We do, of course, wish Marty all the best on his adventure! Good luck Martyn!!

Sisters to climb for two charities – and in memory of their mum
Posted by Henry at 7:28 am, April 12th 2011.
In July this year four sisters will be pitting themselves against Africa’s highest mountain in an attempt to raise funds for two very worthwhile causes. Gill Ower and her sisters Lorna, Heather and Cerwyss O’Hare, will be climbing via our own Unique Rongia Route. The first charity they will be raising funds for is the World Cancer Research Fund, which leads and unites the work of several cancer charities in battling against the disease by means of healthy food and nutrition, physical activity and body weight. They are also climbing for Children 1st, a Scottish charity that helps that country’s vulnerable children and families by speaking out on children’s rights, influencing legislation and campaigning for change.
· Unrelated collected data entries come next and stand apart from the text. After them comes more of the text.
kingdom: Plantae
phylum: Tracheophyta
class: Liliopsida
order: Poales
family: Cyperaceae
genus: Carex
Both charities are close to the sisters’ hearts. Their mum, Audrey, passed away last year with breast cancer after a ten-year struggle. Audrey had learnt that she had contracted the disease while she was training to tackle the mountain herself. The daughters thus felt that there couldn’t be a more appropriate tribute to their mum than to attempt to conquer the mountain that she herself never managed to tackle. And as Audrey’s own climb was going to be in aid of Children 1st, her daughters thought it only fitting to climb for the same charity themselves.

You can sponsor the Ower sisters’ climb by visiting the website they have set up all about their climb:

We do, of course, wish them all well and will hopefully let you know how they get on!